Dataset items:
########################################
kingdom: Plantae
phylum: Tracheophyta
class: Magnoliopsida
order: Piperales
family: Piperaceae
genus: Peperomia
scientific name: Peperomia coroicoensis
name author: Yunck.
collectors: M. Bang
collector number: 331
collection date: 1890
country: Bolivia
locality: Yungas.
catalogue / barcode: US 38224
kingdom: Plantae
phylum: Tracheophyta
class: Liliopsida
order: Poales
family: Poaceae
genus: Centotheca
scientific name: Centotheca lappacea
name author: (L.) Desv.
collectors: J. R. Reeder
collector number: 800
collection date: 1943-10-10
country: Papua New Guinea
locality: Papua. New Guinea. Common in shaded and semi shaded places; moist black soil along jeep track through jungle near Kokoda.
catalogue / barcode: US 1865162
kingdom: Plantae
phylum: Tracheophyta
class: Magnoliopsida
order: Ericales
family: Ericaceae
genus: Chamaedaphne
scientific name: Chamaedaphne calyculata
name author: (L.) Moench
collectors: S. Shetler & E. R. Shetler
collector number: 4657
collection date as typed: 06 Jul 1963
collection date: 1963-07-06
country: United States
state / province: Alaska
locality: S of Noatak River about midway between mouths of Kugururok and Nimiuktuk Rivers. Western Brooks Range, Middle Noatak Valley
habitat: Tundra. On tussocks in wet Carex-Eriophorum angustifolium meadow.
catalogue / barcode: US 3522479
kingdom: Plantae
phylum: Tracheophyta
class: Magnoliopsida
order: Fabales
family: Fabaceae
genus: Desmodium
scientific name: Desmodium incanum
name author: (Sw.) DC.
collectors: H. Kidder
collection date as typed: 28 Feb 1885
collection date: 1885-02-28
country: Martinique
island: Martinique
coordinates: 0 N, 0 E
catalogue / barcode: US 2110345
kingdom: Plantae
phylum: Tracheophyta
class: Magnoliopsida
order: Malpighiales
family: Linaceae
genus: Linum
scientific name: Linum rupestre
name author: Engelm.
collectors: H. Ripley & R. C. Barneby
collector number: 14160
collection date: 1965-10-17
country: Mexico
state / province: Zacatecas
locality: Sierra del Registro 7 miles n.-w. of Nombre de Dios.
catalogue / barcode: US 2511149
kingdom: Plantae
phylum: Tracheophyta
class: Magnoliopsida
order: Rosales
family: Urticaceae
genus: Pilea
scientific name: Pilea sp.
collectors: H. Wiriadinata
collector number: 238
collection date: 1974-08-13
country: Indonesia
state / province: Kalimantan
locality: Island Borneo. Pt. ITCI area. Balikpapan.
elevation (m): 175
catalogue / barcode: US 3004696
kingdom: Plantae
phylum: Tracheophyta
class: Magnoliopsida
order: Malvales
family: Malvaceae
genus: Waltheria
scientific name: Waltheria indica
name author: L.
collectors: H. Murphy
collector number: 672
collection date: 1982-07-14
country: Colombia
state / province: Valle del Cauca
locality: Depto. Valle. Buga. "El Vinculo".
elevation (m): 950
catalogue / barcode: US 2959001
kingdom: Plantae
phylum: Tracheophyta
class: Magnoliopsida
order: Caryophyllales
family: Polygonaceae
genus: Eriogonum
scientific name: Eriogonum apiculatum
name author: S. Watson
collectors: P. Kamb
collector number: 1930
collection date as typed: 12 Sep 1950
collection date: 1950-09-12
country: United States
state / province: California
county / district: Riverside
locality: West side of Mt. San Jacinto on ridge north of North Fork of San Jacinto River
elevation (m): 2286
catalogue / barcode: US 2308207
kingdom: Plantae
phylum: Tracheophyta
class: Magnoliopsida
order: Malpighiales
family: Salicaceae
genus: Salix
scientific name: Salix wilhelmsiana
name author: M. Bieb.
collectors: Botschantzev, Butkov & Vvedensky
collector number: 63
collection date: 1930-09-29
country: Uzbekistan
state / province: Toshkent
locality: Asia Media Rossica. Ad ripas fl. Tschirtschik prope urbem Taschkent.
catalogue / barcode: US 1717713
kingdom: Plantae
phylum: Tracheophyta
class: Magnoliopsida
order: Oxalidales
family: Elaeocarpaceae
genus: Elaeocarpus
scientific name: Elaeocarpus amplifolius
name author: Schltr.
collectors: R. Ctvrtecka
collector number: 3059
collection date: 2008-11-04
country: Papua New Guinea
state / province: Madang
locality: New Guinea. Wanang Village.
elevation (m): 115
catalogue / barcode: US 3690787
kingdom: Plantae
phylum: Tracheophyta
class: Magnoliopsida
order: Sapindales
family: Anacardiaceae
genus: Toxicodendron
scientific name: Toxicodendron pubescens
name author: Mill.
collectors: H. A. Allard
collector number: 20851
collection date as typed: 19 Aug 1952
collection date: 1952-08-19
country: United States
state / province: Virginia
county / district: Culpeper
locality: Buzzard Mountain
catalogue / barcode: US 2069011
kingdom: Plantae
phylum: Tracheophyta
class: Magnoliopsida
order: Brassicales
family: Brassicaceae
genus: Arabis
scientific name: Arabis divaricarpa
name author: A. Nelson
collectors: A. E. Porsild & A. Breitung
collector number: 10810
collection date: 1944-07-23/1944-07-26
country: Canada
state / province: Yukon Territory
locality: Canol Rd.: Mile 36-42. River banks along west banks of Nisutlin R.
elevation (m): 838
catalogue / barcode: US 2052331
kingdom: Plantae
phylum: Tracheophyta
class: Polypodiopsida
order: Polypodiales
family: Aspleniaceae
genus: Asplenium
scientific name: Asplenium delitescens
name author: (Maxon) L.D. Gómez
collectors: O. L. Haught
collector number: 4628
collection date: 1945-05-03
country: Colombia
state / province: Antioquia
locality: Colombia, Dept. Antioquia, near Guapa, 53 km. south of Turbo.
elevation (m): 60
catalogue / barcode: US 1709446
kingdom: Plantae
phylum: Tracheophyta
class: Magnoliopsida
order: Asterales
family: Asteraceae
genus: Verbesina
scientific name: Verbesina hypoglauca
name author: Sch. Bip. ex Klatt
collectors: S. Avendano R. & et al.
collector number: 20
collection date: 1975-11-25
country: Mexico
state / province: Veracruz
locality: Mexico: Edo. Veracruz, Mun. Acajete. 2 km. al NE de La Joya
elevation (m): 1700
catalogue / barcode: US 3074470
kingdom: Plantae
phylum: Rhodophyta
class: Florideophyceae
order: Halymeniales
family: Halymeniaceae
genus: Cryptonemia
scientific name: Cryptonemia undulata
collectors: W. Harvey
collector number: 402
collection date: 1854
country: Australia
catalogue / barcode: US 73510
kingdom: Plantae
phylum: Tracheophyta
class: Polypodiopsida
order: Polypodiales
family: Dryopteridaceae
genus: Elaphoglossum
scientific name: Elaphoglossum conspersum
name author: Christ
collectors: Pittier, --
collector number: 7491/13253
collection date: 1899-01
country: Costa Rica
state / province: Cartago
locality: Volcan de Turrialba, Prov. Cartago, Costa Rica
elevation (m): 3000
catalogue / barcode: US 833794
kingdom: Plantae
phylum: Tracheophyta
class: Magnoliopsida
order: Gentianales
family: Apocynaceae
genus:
########################################
■ Written request
Copy the lines starting at the one containing "catalogue / barcode: US 1717713" and ending at the one containing "collection date: 1944-07-23/1944-07-26", switching "collectors" to "collected by" and keeping everything else the same.

■ Right answer
catalogue / barcode: US 1717713
kingdom: Plantae
phylum: Tracheophyta
class: Magnoliopsida
order: Oxalidales
family: Elaeocarpaceae
genus: Elaeocarpus
scientific name: Elaeocarpus amplifolius
name author: Schltr.
collected by: R. Ctvrtecka
collector number: 3059
collection date: 2008-11-04
country: Papua New Guinea
state / province: Madang
locality: New Guinea. Wanang Village.
elevation (m): 115
catalogue / barcode: US 3690787
kingdom: Plantae
phylum: Tracheophyta
class: Magnoliopsida
order: Sapindales
family: Anacardiaceae
genus: Toxicodendron
scientific name: Toxicodendron pubescens
name author: Mill.
collected by: H. A. Allard
collector number: 20851
collection date as typed: 19 Aug 1952
collection date: 1952-08-19
country: United States
state / province: Virginia
county / district: Culpeper
locality: Buzzard Mountain
catalogue / barcode: US 2069011
kingdom: Plantae
phylum: Tracheophyta
class: Magnoliopsida
order: Brassicales
family: Brassicaceae
genus: Arabis
scientific name: Arabis divaricarpa
name author: A. Nelson
collected by: A. E. Porsild & A. Breitung
collector number: 10810
collection date: 1944-07-23/1944-07-26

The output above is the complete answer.